Choosing the right image to tell your story is just as important as a good news headline. As 2017 came to a close we decided to collect all the images that we published on our homepage throughout the year and ask ourselves what types of images did our readers see when they came to our website?
Asking the Right Questions
To analyze both the contents and context of each image, we used Google’s Vision API. This powerful machine-learning model uses Google’s massive database of images to detect faces, landmarks and everyday objects within an image.
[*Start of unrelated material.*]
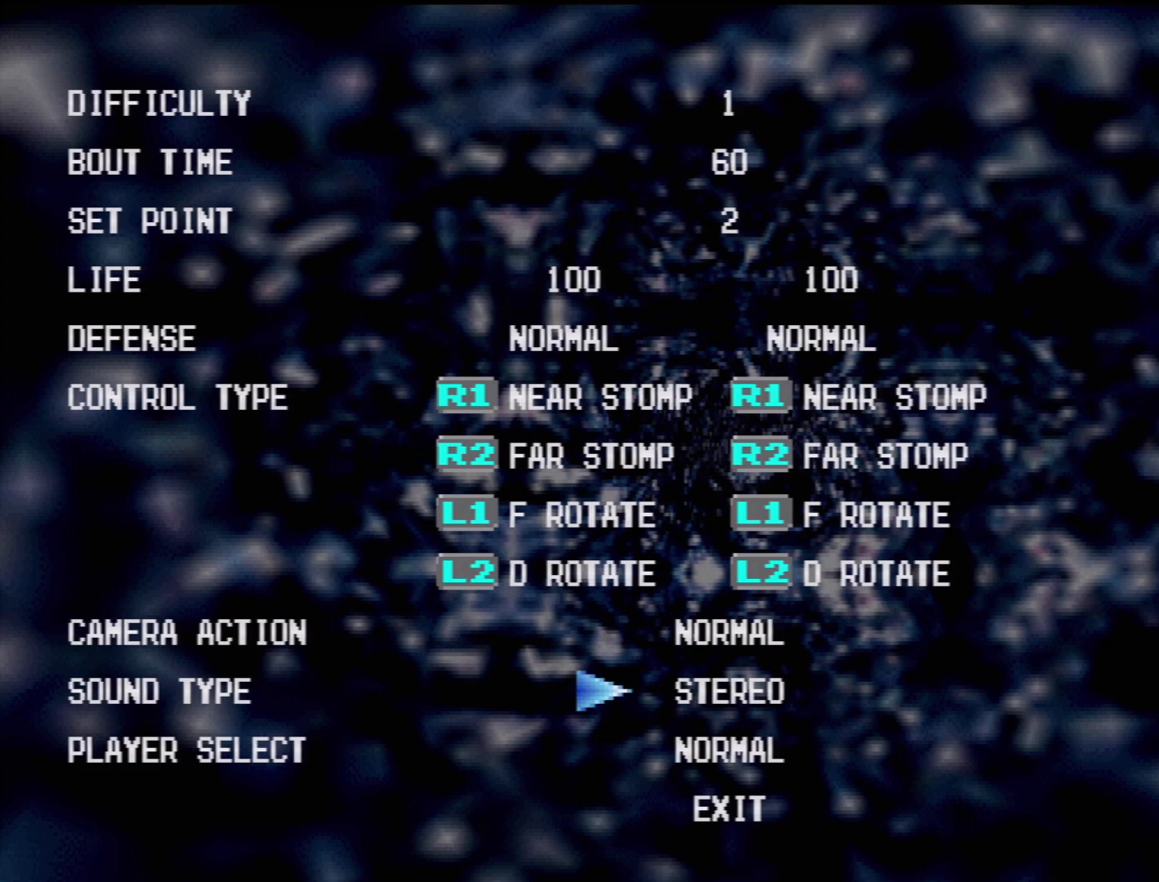
{"buttons": ["CROSS"], "events": [[133, "DPAD_DOWN", "up"], [217, "DPAD_DOWN", "down"], [300, "DPAD_DOWN", "up"], [417, "CROSS", "down"]]}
It works by letting you upload any image to its service and returns an image’s characteristics in the form of a weighted score.
Uploading an image of US President Donald Trump returns:
To capitalize on this technology there were two main factors that we took into consideration:
What would we want to learn from our 6,500 images?
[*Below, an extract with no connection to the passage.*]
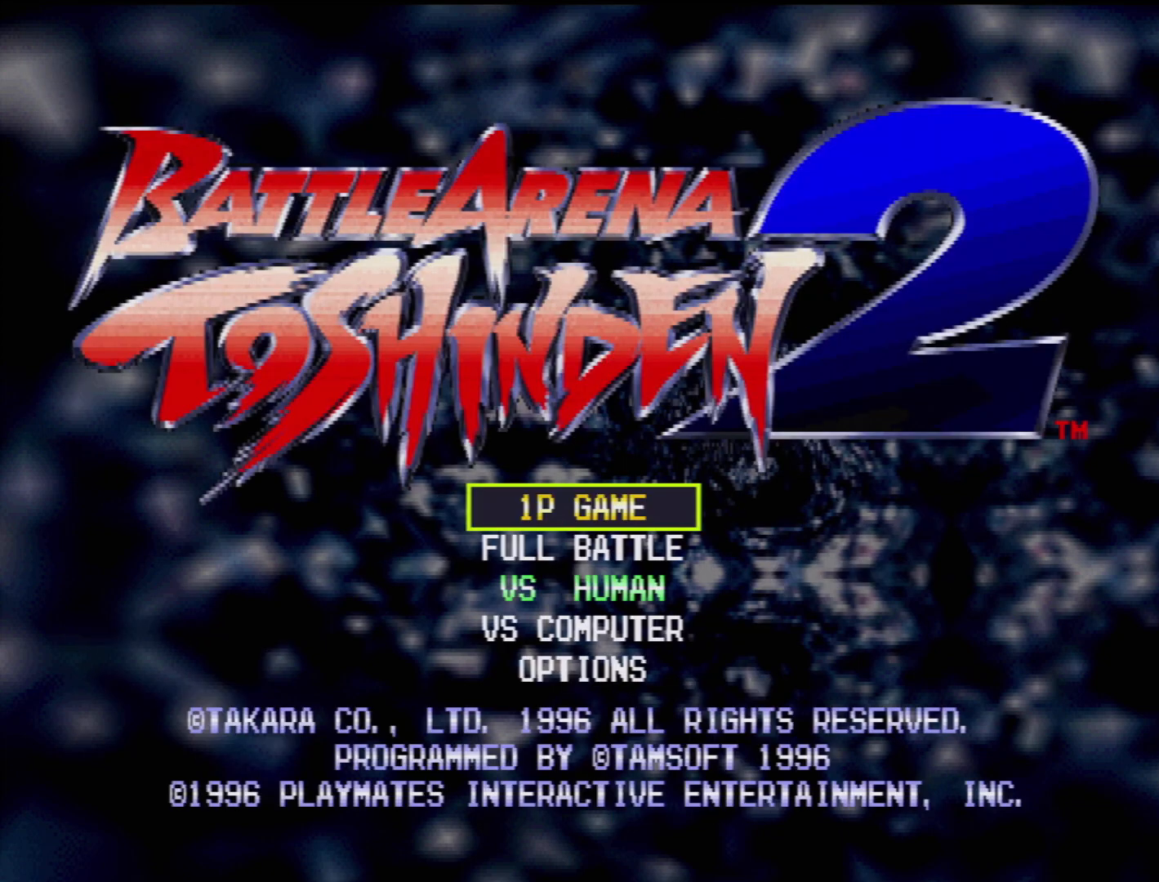
{"buttons": [], "events": [[67, "CROSS", "up"]]}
How can visual machine-learning techniques such as this one be used in the newsroom?
We started our exploration by asking ourselves the following questions:
- Which president or public figure appeared the most in our images in 2017?
- How many times did we use people’s faces and who were they?
- How many photos were of women and how many of men?
- How many times did we use photos of protesters?
- How often did we reuse the same photograph for another story?
- How many times did we use maps as our main image?
- What everyday items appeared most in our images?
Of course, we weren’t sure how accurate or granular Google’s Vision API was in analyzing our dataset, so we started with a small sample of images and kept working our way up until we ended up querying and intersecting more than 25,000 records of data.
Technicalities
We used Python for scripting and querying the data and MySQL for storing and sorting the data.
It took around eight hours to run the script and another four hours to perform the SQL queries and analysis.
Preliminary Findings
While Google’s Vision API is regarded as one of the most advanced image detection platforms, it has its shortcomings. As expected, it doesn’t always correctly identify the objects within the frame. In some cases this margin of error is quite acceptable but in others it totally misses the mark.
Knowing this, here are some factors worth considering when using Google’s Vision API:
- The most useful property for analyzing news images was definitely the “web entities” feature. Web entities returns a weighted keyword list as well as contextual links to stories containing the image. This was often very accurate for detecting well-known people.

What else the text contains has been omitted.